Your assignment |
Of all the entries below, retype only the lines from the one with "left front paw: (152, 347)" through the one with "left back paw: (511, 126)", exactly as they appear.

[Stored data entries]
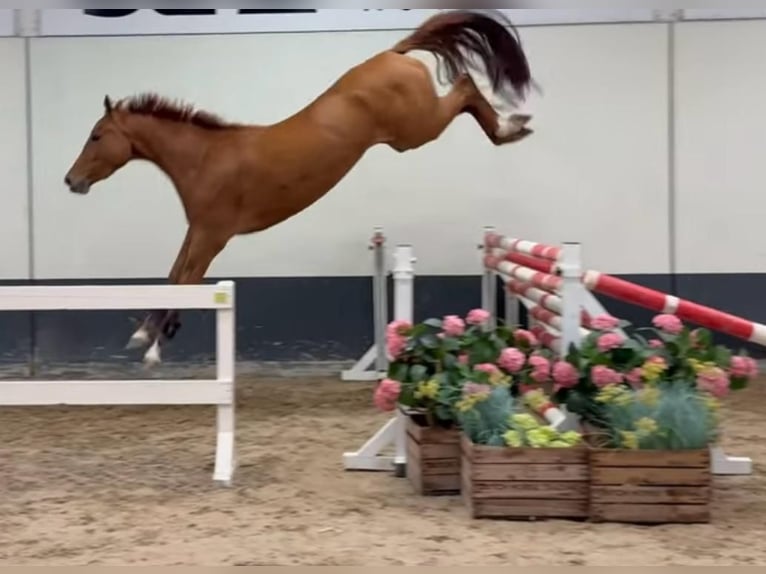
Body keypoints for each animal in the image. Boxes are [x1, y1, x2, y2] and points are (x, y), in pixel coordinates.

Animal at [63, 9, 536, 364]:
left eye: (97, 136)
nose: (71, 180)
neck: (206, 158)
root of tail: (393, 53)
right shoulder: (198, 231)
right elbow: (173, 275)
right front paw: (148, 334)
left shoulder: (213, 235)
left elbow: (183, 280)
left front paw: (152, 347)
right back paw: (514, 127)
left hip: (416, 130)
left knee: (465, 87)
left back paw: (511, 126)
---
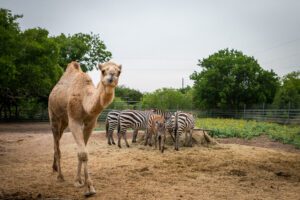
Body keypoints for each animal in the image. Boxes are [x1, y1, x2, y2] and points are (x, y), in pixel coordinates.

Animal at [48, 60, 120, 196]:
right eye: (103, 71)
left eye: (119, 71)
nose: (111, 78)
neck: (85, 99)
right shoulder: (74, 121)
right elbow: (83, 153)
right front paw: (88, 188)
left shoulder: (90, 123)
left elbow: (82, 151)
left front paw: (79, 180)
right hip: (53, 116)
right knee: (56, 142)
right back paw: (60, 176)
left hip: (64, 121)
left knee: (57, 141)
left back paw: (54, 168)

Answer section |
left front paw: (152, 347)
right back paw: (514, 127)
left hip: (416, 130)
left knee: (465, 87)
left back paw: (511, 126)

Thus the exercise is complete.